When I say, "Athenian woman," what comes to mind?
You're wrong. You're so wrong it's not even funny. Admit it, your mental image involved an aquiline nose and alabaster skin and some form of toga. Let it go. You're totally wrong.
Perching my backpack on my lap, I press my face into it and attempt to get some sort of sleep. The train arrives at at 6:30am Friday morning; I bought this ticket instead of spending money on a night's lodging, and fully intend to sleep here, spend the day sightseeing in Thessaloniki, and prepare for Shabbat in my northern Greek youth hostel.
There's just one wrinkle in my grand plan: I can hear the Athenian Women chattering away, clearly the type of people who would start their evening at midnight and remain awake until 6am even if they weren't on a transnational railroad. In my youth I was one of these people, and G-d clearly has no intention of letting me forget it.

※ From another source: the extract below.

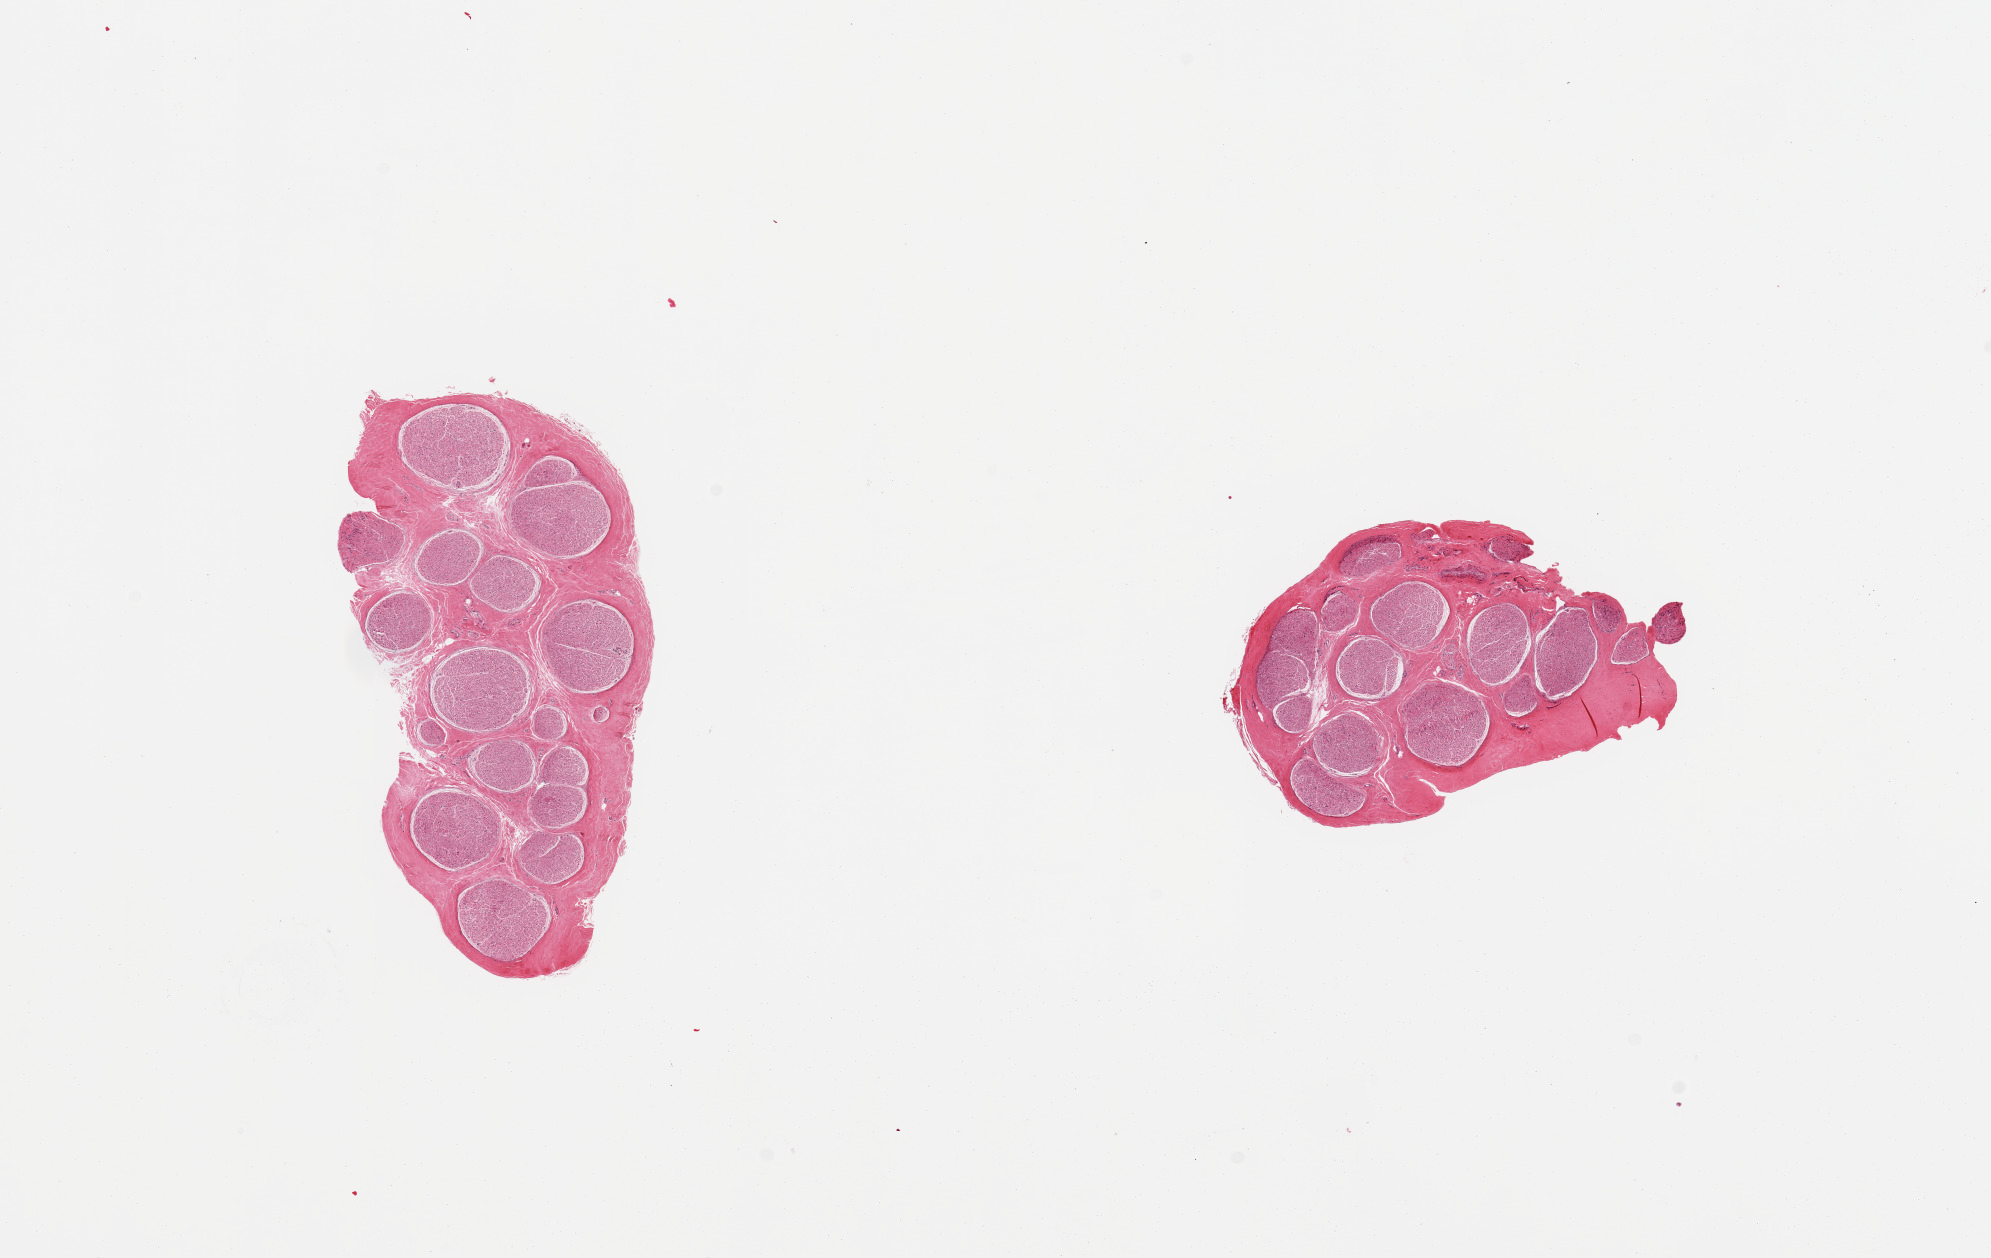
Haematoxylin and eosin whole-slide image, brightfield, a low-resolution overview of the entire scanned area, about 15.8 x 10.0 mm (slide scanned at 20x). PAXgene-fixed paraffin-embedded (PFPE) section. Section of tibial nerve (target tissue). Donor tissue sample. Donor sex: male.
• pathologist's review note for this sample: 2 pieces, no fat, excellent clean specimens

Clucking and chirping and chatting in Greek, they sound for all the world like a henhouse. "Go with it," I purr to myself. "Just pretend you're in a henhouse." There is a precedent, is there not, for farm-animal-based self-soothing techniques? Something along the lines of counting sheep? I try to pretend that my Henhouse of Disappointingly un-statue-like Athenians is actually row upon row of sleepy-eyed rams, lining up to be counted as they leap fences in the idyllic pastureland of my fathomlessly creative mind.
1...2...
Nope, they still sound like chickens.